Selon les estimations américaines, la Chine possède au moins six types différents d'installations de charge nucléaire militaire, en plus de quelque 150 têtes nucléaires tactiques destinées à être utilisées sur des missiles balistiques à courte portée. Le Global Times, soutenu par le Parti communiste chinois, a rapporté que Pékin devait porter le nombre de ses ogives nucléaires à 1 500 dans un délai relativement court. À la lumière de cette capacité nucléaire chinoise croissante, les États-Unis font pression pour que le géant asiatique participe à des pourparlers tripartites avec la Russie afin de limiter les armes nucléaires.
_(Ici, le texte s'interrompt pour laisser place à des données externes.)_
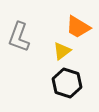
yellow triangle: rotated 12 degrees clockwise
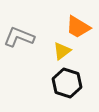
gray L-shape: rotated 92 degrees clockwise
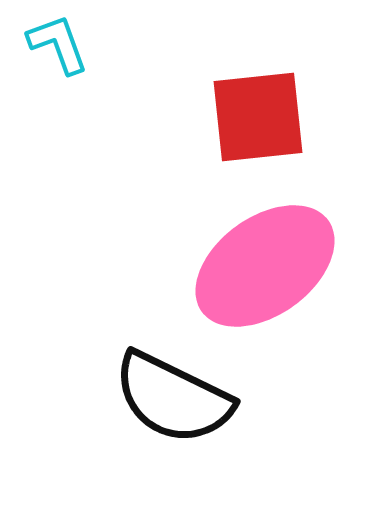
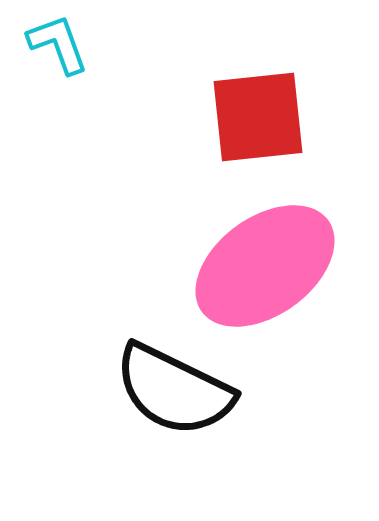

Les Chinois ont décidé d'égaler les États-Unis et la Russie, de facto, en termes de nombre et de puissance des armes nucléaires. La Russie est devenue le subordonné de la Chine depuis que Poutine a lancé son invasion de l'Ukraine l'année dernière, provoquant une vague de sanctions sans précédent contre Moscou. La Chine a montré qu'elle n'avait pas l'intention d'abandonner son partenaire diplomatique à son ennemi commun, les États-Unis, même si Pékin s'est présenté comme un acteur neutre dans la guerre en Ukraine. En tant que membres du "club des cinq" et signataires officiels du traité de non-prolifération nucléaire de 1970, la Chine et la Russie ne se sont pas engagées à communiquer sur leurs stocks et sur tout détail qui pourrait aider à déterminer si le réacteur CFR-600 est utilisé pour accroître le stock nucléaire de la Chine.
Coordinateur pour les Amériques : José Antonio Sierra.